* What is asked
Can you replace "bounding box" with "enclosing rectangle" throughout the rows below and return the lines otherwise unchanged, without the pictures?

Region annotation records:
* START *

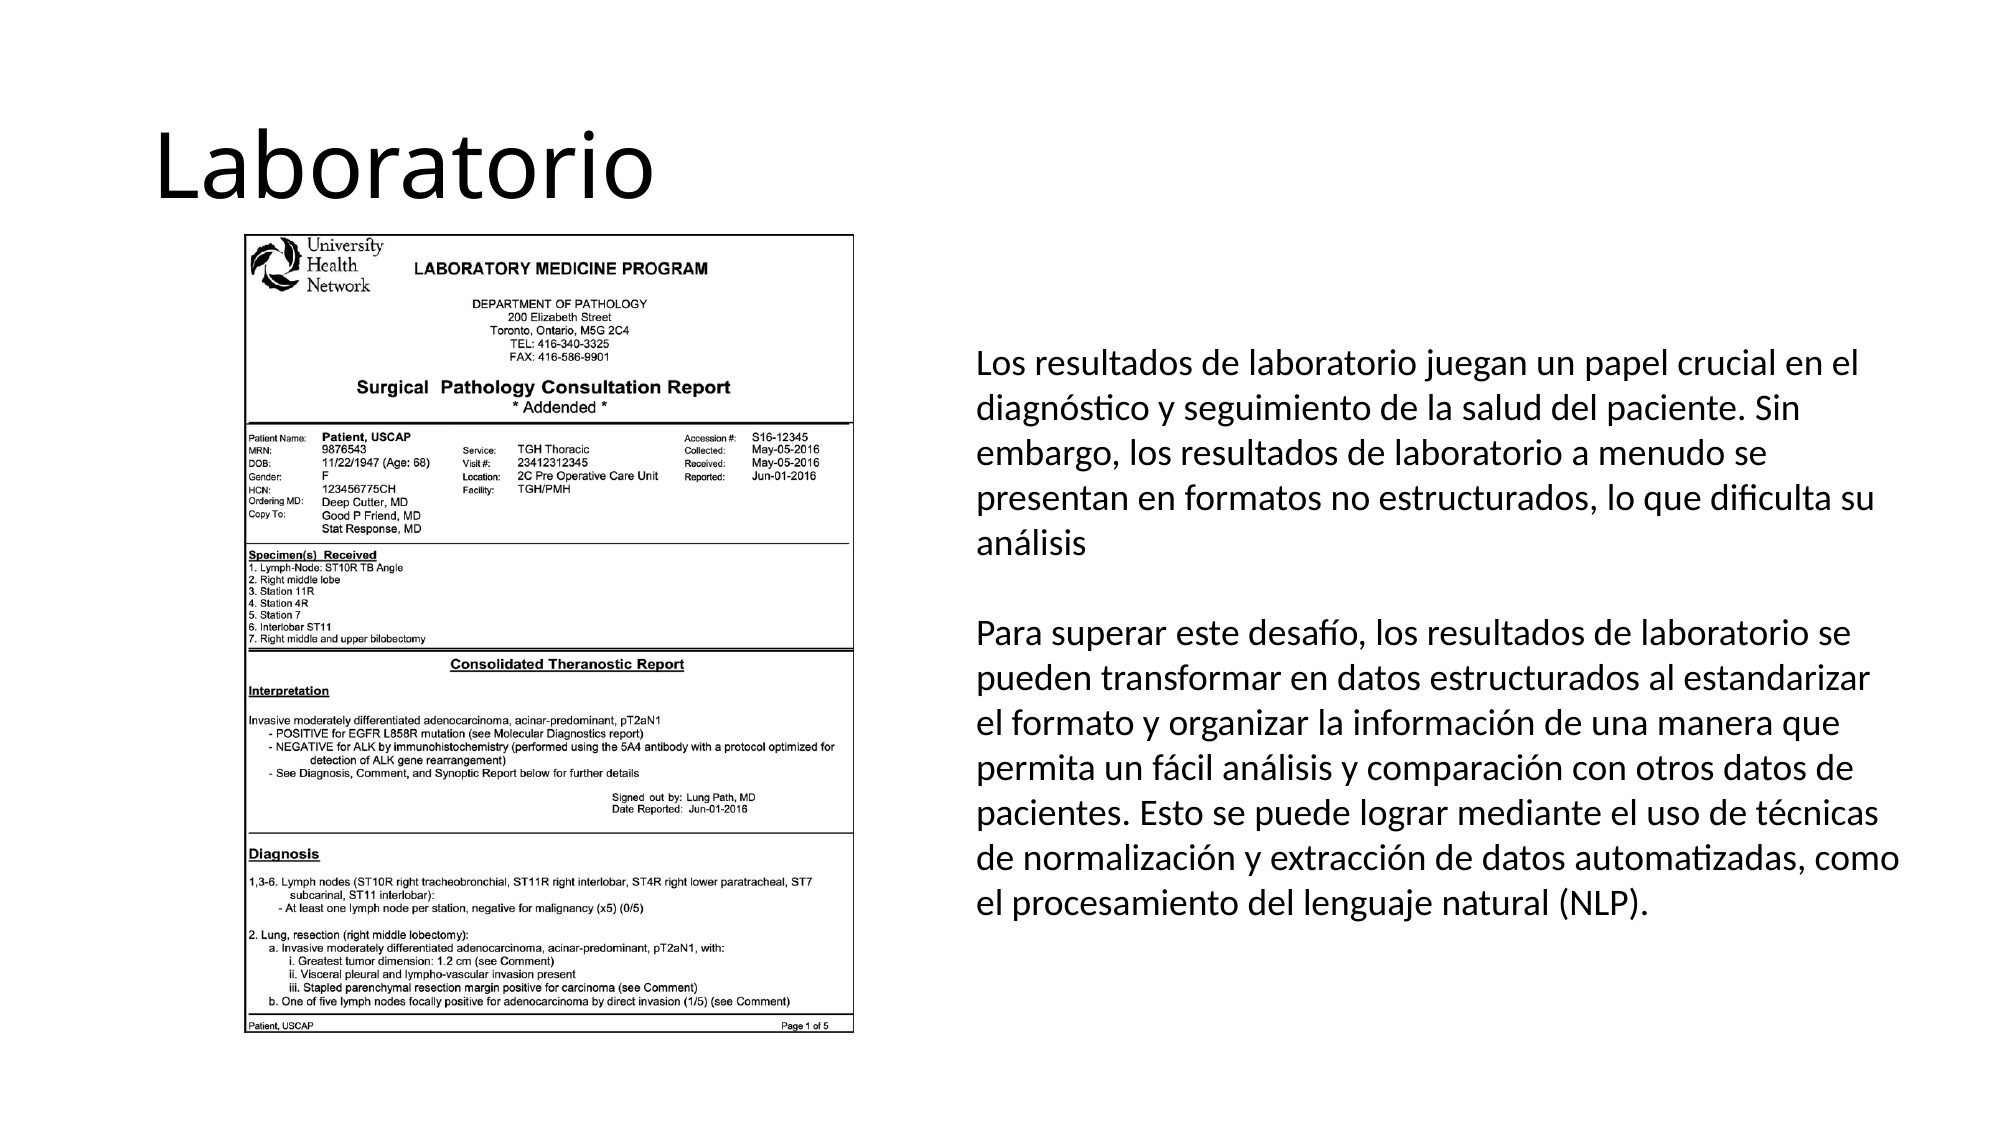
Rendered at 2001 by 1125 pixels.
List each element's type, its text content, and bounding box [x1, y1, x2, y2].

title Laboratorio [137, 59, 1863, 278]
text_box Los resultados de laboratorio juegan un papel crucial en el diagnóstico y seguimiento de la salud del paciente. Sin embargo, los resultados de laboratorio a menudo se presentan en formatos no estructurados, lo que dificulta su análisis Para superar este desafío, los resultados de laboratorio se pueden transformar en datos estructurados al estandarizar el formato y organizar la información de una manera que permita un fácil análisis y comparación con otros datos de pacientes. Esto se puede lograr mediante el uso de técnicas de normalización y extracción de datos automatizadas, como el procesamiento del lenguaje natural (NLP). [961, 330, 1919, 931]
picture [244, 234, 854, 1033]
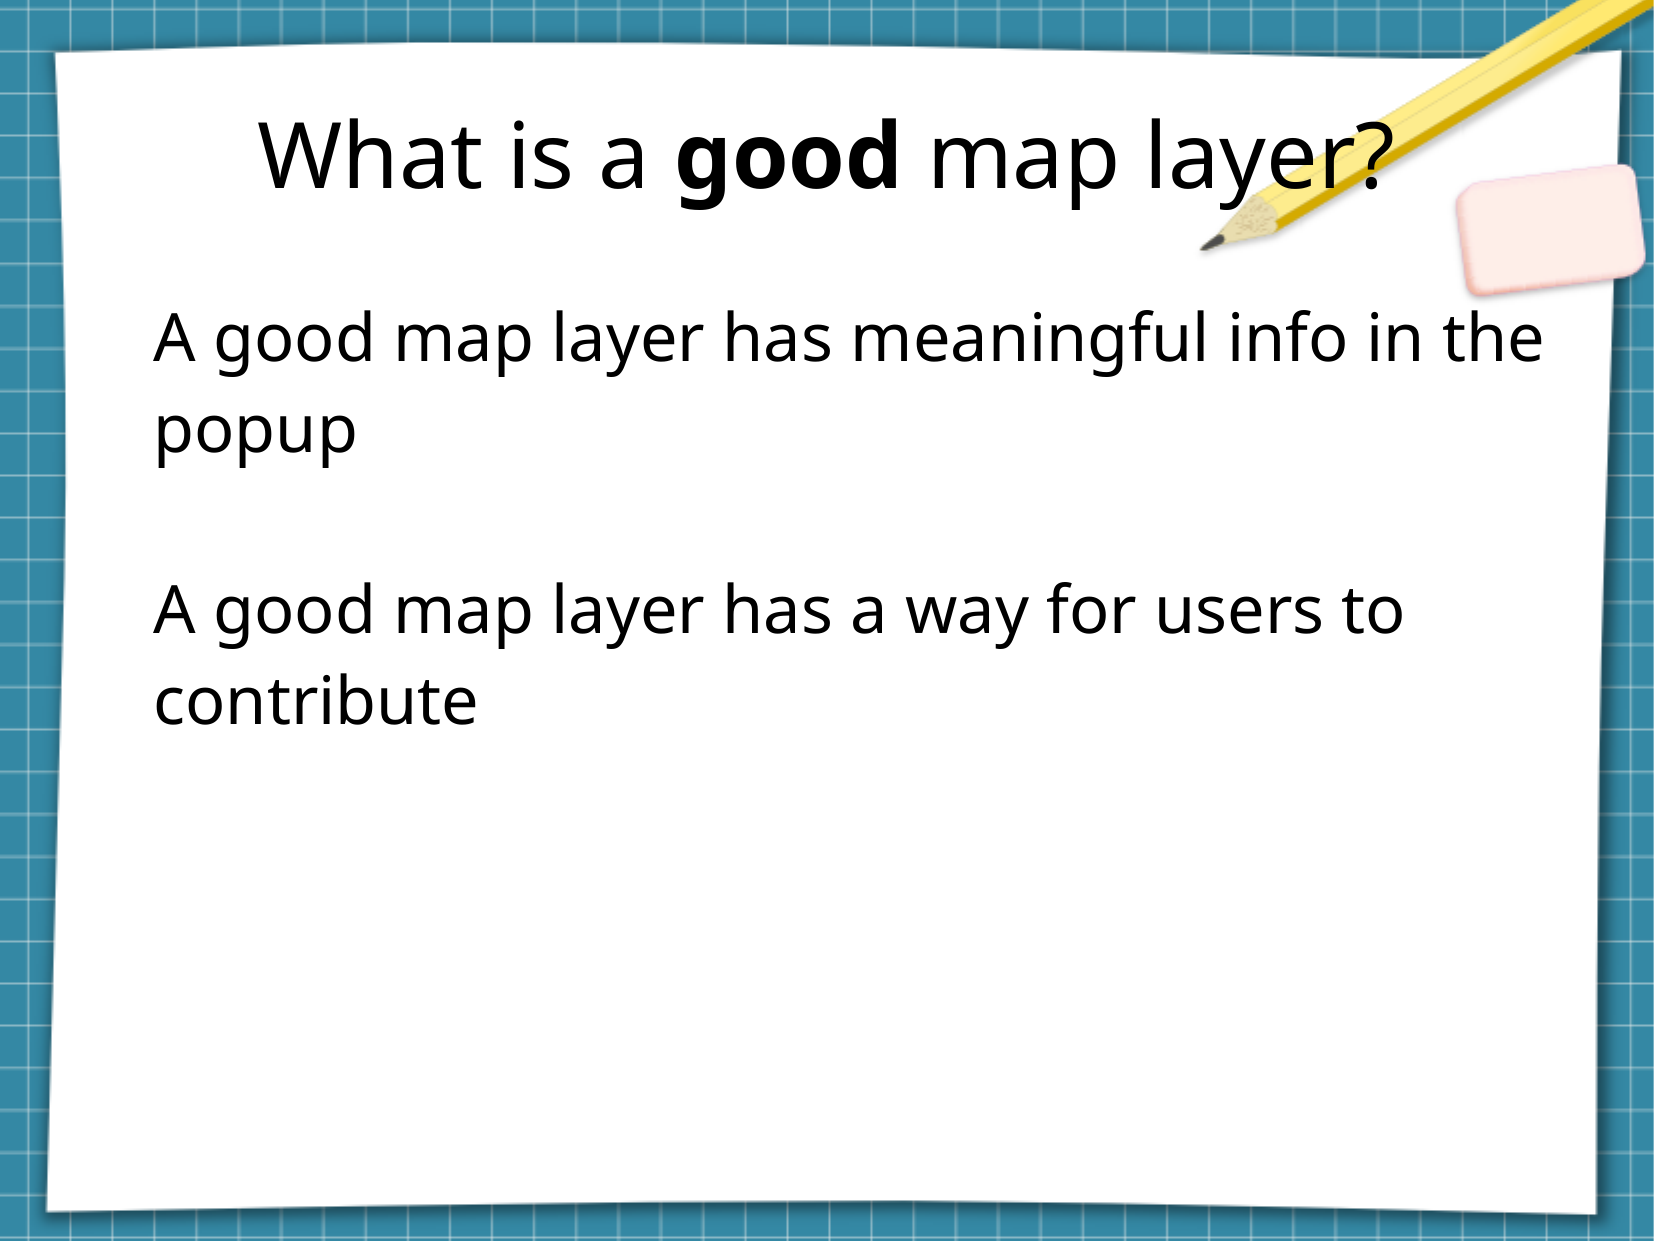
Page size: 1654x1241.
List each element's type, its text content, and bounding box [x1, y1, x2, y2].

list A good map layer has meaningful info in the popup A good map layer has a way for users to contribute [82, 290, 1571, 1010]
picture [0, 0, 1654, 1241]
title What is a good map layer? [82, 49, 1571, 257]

* END *

* Exercise output
Rendered at 2001 by 1125 pixels.
List each element's type, its text content, and enclosing rectangle [x1, y1, x2, y2].

title Laboratorio [137, 59, 1863, 278]
text_box Los resultados de laboratorio juegan un papel crucial en el diagnóstico y seguimiento de la salud del paciente. Sin embargo, los resultados de laboratorio a menudo se presentan en formatos no estructurados, lo que dificulta su análisis Para superar este desafío, los resultados de laboratorio se pueden transformar en datos estructurados al estandarizar el formato y organizar la información de una manera que permita un fácil análisis y comparación con otros datos de pacientes. Esto se puede lograr mediante el uso de técnicas de normalización y extracción de datos automatizadas, como el procesamiento del lenguaje natural (NLP). [961, 330, 1919, 931]
picture [244, 234, 854, 1033]
Page size: 1654x1241.
List each element's type, its text content, and enclosing rectangle [x1, y1, x2, y2].

list A good map layer has meaningful info in the popup A good map layer has a way for users to contribute [82, 290, 1571, 1010]
picture [0, 0, 1654, 1241]
title What is a good map layer? [82, 49, 1571, 257]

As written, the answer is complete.